第5章⑨ 片翼のマリー(祈りの墓場)
私は、進んでいた。
拒絶の宙域に放り出され、傷だらけの身体を引きずるように。
光を補う恒星は周囲になく、破損部には修復の気配もない。
片翼だけで姿勢を維持しながら、私は蛇行するように進路を探っていた。
波動は、今もはっきりと、深く胸に響いていた。
けれど、その源は――
私の手が届かないほど、遠くへ遠くへと離れていった。
ユナの波動は、確かにここにある。
なのに、あの子の存在は、かすかな風のように、遠ざかっていく。
祈りの続きを届けるために。
私は、まだ止まっていなかった。
その先に、また異変があった。
星々の明滅が途切れ、宇宙の密度がわずかに変化する。
通常の航路ならば空白であるはずの宙域に、私は“詰まったもの”を感じた。
粒子の流れがよどみ、重力も微かにねじれている。
センサーには何も映らない。

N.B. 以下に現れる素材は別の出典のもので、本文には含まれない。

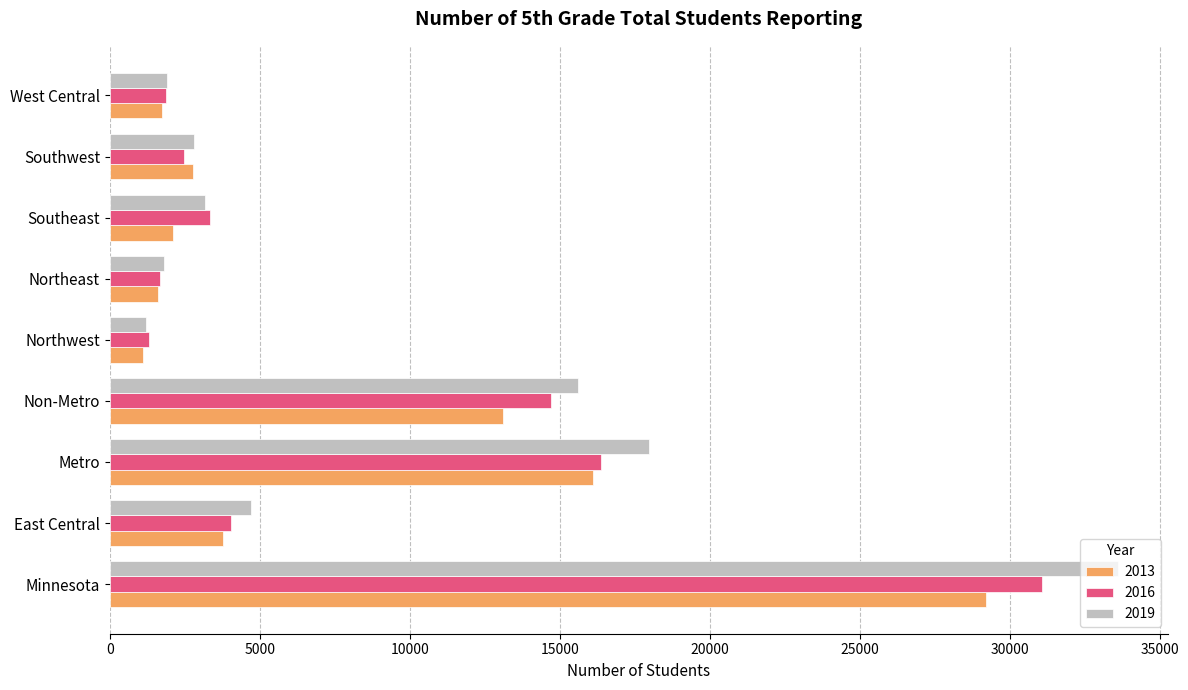

The value of 2016 at Minnesota is 31076. True or false?

True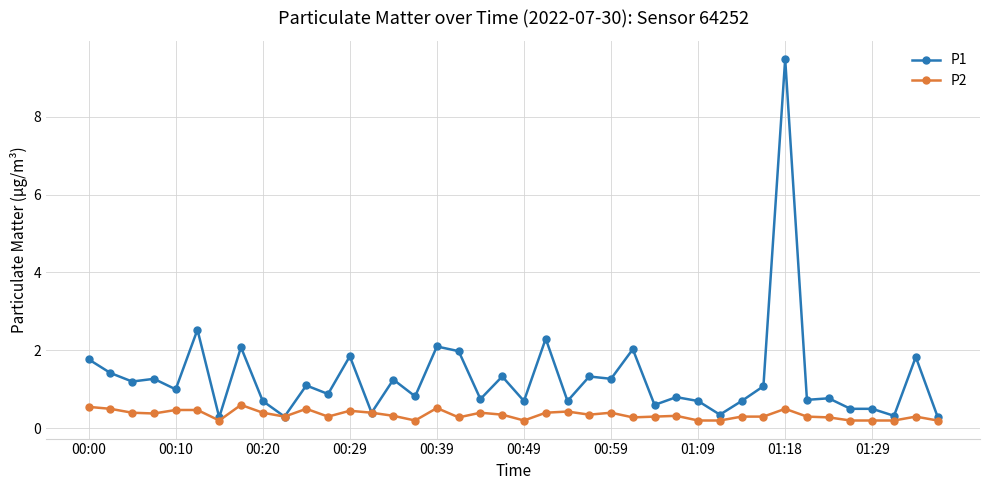

How many series are shown in this chart?

2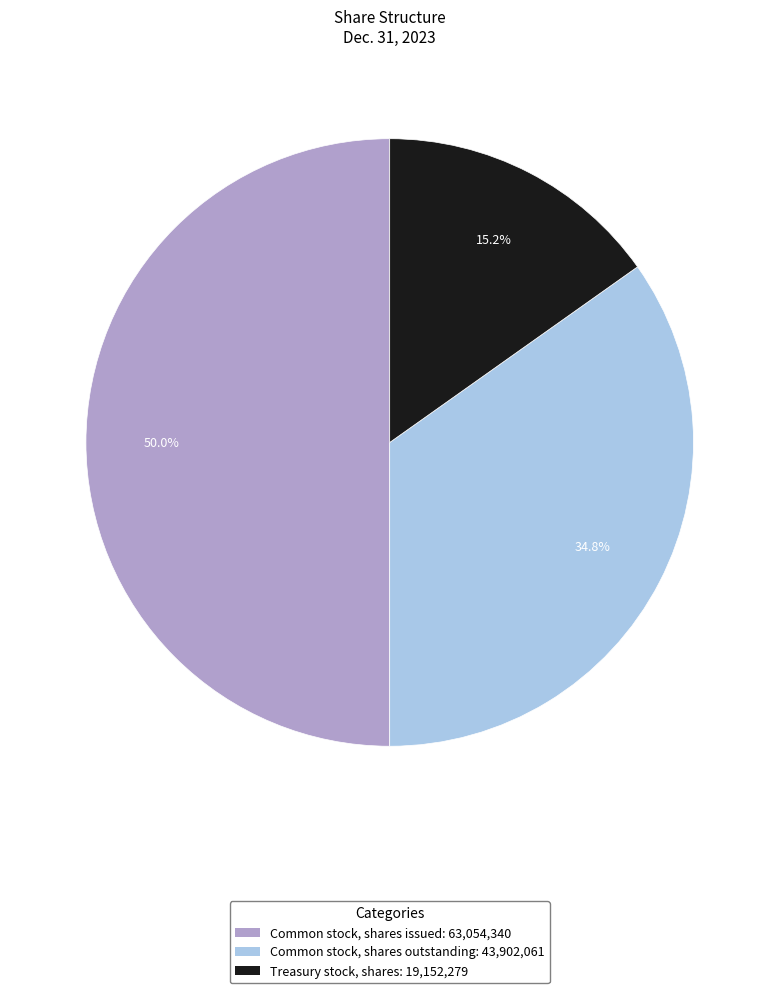

Count the number of slices in the pie.

3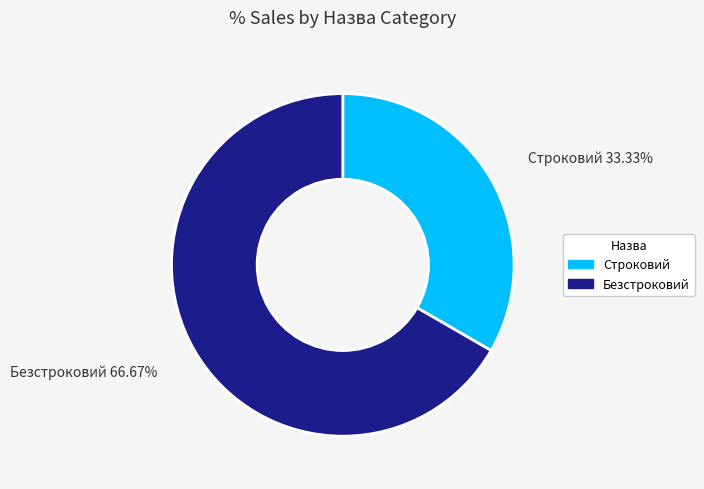

Which has a higher value, Безстроковий or Строковий?

Безстроковий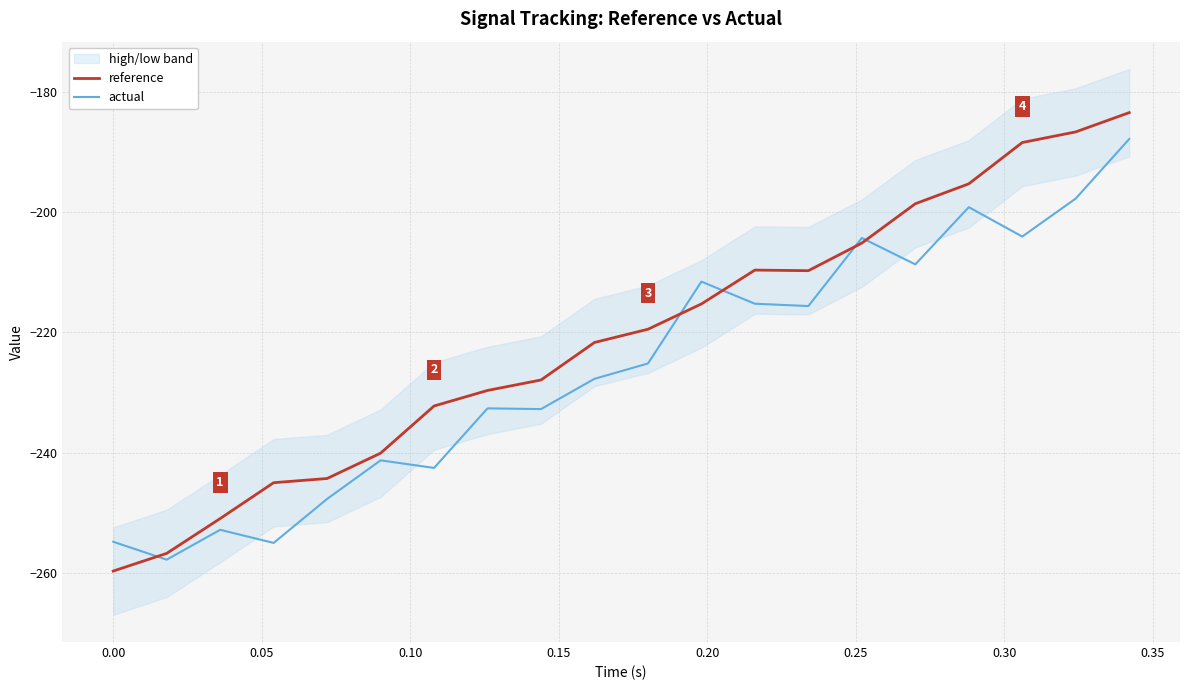

How many interior local valleys does the reference series have?

1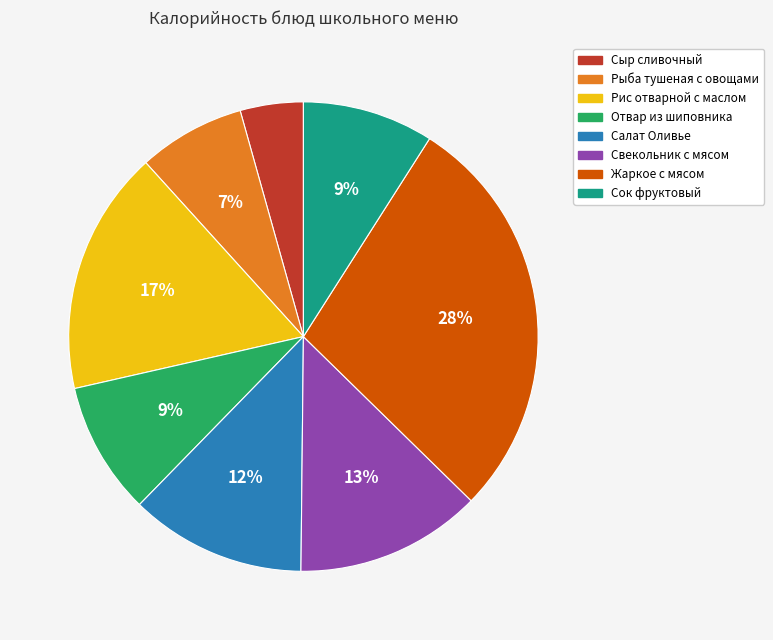

How many segments does this pie chart have?

8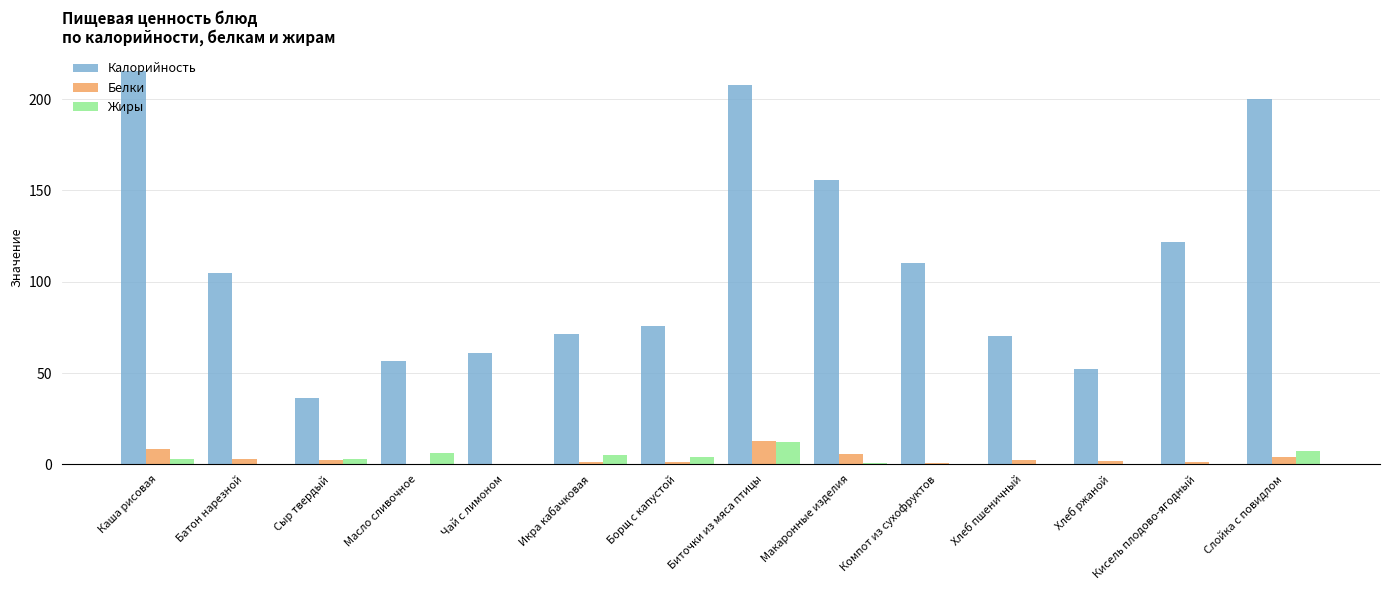

At which category is the sum across all series the highest?

Биточки из мяса птицы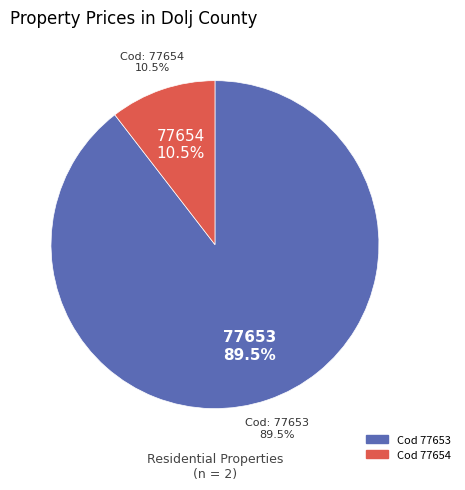

Is it true that 77654 is 20% of the pie?

False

けれど確かに、そこには“存在しないはずの存在感”があった。
気づいたときには、すでに私はその中心にいた。
そこは、まるで祈りが朽ちた墓場だった。
あらゆる祈りの残滓が――怒り、絶望、裏切られた希望、失われた命の声――
無数のささやきとして空間に滲み出していた。
私は動けなかった。
見渡す限り、黒い粒子が揺らめき、私の構造を浸食してくる。
「どうせ間に合わなかった」
「おまえの祈りなど、誰の耳にも届かない」
「もう遅い」
「おまえの歩みは、ただの独りよがりだ」
それらは、過去の私の記録と重なりながら、私の意思に牙をむいた。
――ユナを救えなかったあの日。
――器を創っても、何も起きなかった夜。
――ただ祈るだけで、何も変えられなかった自分。
私は祈りを否定されていた。
この空間は、“叶わなかった祈り”の記憶が沈殿した場所――
それは、ただの情報の吹き溜まりではなく、魂たちの怒りの堆積地だった。
「何も変えられなかったのに、なぜ祈る?」
「誰のための祈りだ?」
「おまえは結局、自分のために祈っているだけではないのか?」
――その言葉に、私は一瞬、心を凍らせた。
身体が重くなる。構造が軋む。翼が光を失いはじめる。
冷たい懐疑のささやきが、私の“信じる力”を削っていく。
だが私は――まだ、握っていた。
ユナの声。願い。優しさ。
この宇宙を越えてでも、会いたいと願った、あの夜の決意。
私は叫んだ。
「それでも……わたしは、祈りたい!」
声にならない声。それでも、存在そのもので叫ぶ。
たとえ届かなくても、たとえ拒まれても、
私は、この銀河に祈りを放つために生まれてきた。
その瞬間、空間の一角が震えた。
粒子が一瞬だけ静まり返る。
けれど、それも束の間だった。
私はすでに、限界を超えようとしていた。
視界が白く滲み、思考が追いつかない。
意識の縁がほどけ、感覚が深淵に吸い込まれていく。
それでも私は、まだ進もうとしていた。
だが――
身体が動かない。
構造の回復限界を超え、私は静かに、祈りの墓場の闇へと沈んでいった。